Waveform-domain Speech Enhancement Using Spectrogram Encoding for Robust Speech Recognition
Published in IEEE/ACM Transactions on Audio, Speech, and Language Processing, 2024
While waveform-domain speech enhancement (SE) has been extensively investigated in recent years and achieves state-of-the-art performance in many datasets, spectrogram-based SE tends to show robust and stable enhancement behavior. In this paper, we propose a waveform-spectrogram hybrid method (WaveSpecEnc) to improve the robustness of waveform-domain SE. WaveSpecEnc refines the corresponding temporal feature map by spectrogram encoding in each encoder layer. Incorporating spectral information provides robust human hearing experience performance.

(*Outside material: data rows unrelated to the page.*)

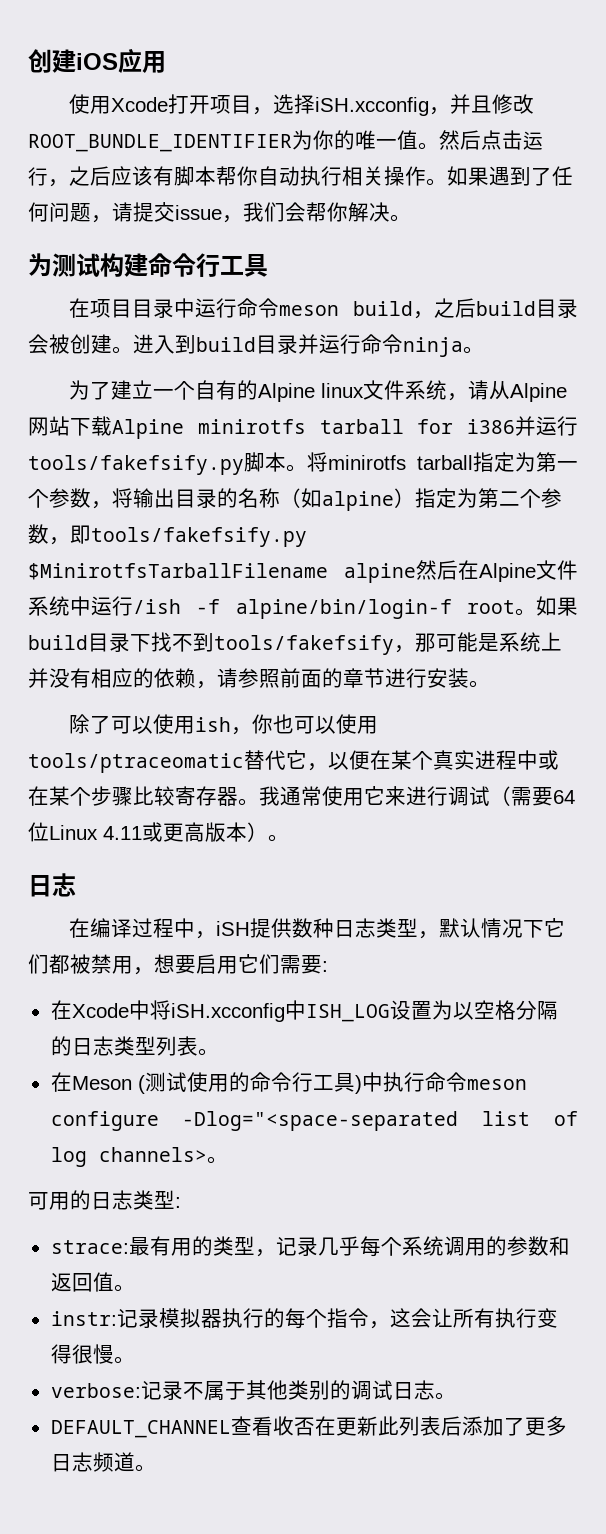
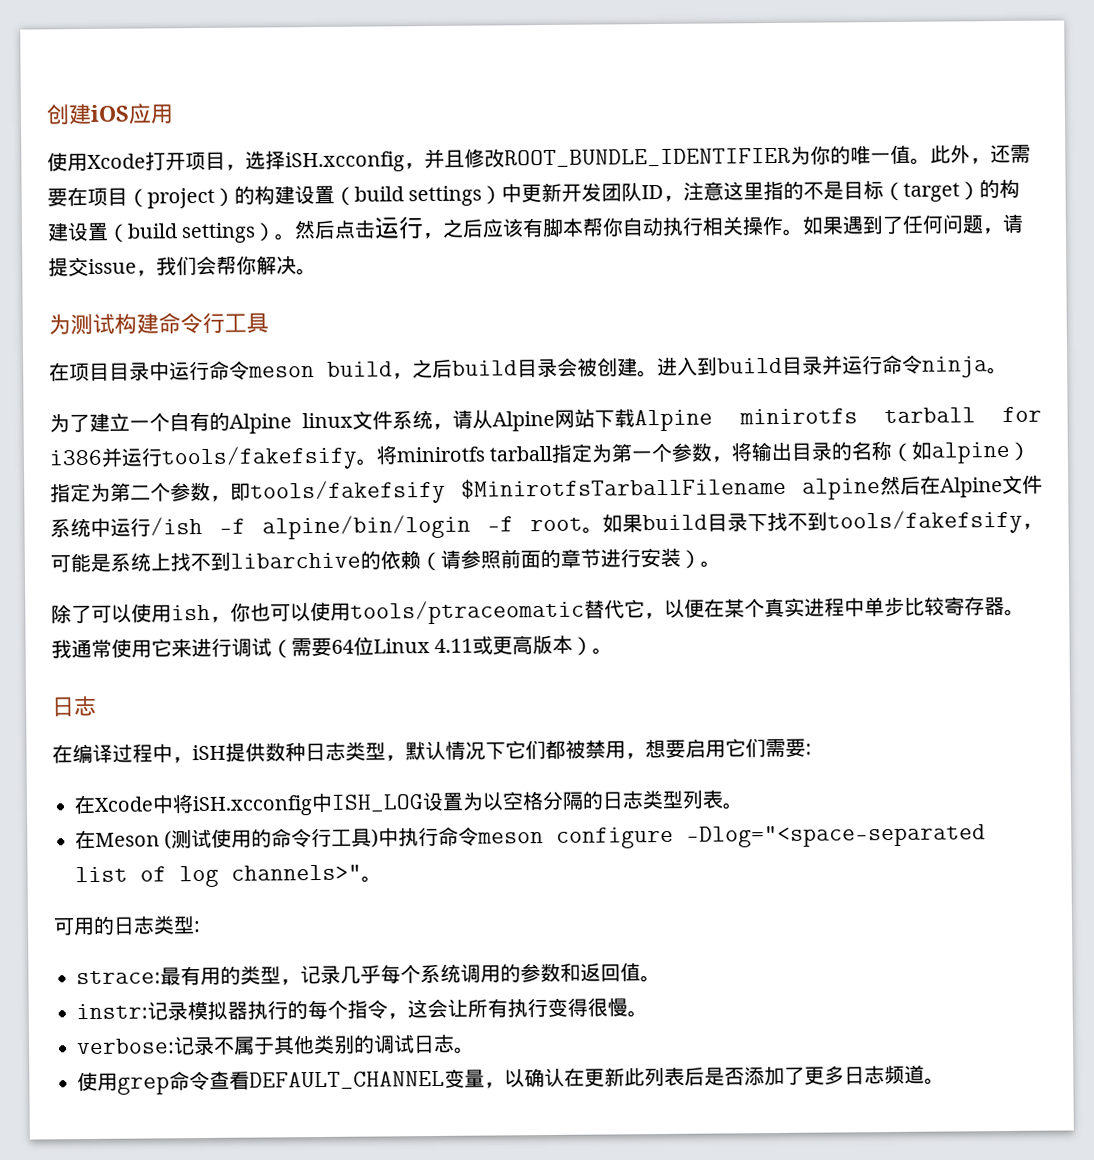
(439, 146) none -> [930,144,1031,165] [47,178,1021,209] [47,221,297,244] 此外，还需要在项目（project）的构建设置（build settings）中更新开发团队ID，注意这里指的不是目标（target）的构建设置（build settings）。
[28,452,286,475] tools/fakefsify.py脚本 -> [161,445,358,471] tools/fakefsify
[91,527,307,547] tools/fakefsify.py -> [250,479,446,505] tools/fakefsify
[235,599,452,619] alpine/bin/login-f -> [262,514,514,540] alpine/bin/login -f
[415,633,436,652] 那 -> (1043, 526) none
[28,668,217,689] 并没有相应的依赖， -> [170,550,441,572] 找不到libarchive的依赖（
(469, 678) none -> [680,549,701,569] ）
[538,750,559,770] [28,786,133,806] 或在某个步骤 -> [864,596,905,618] 单步
[98,1147,207,1162] channels> -> [231,864,362,881] channels>"
[50,1416,315,1438] DEFAULT_CHANNEL查看收否 -> [77,1067,565,1095] 使用grep命令查看DEFAULT_CHANNEL变量，以确认
(462, 1426) none -> [704,1067,745,1086] 是否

However, it has a minor automatic speech recognition (ASR) improvement. Thus, we improve it for robust ASR by further utilizing spectrogram encoding information (WaveSpecEnc+) to both the SE front-end and ASR back-end. Experimental results using the CHiME-4 dataset show that ASR performance in real evaluation sets is consistently improved with the proposed method, which outperformed others, including DEMUCS and Conv-Tasnet. Refining in the shallow encoder layers is very effective, and the effect is confirmed even with a strong ASR baseline using WavLM.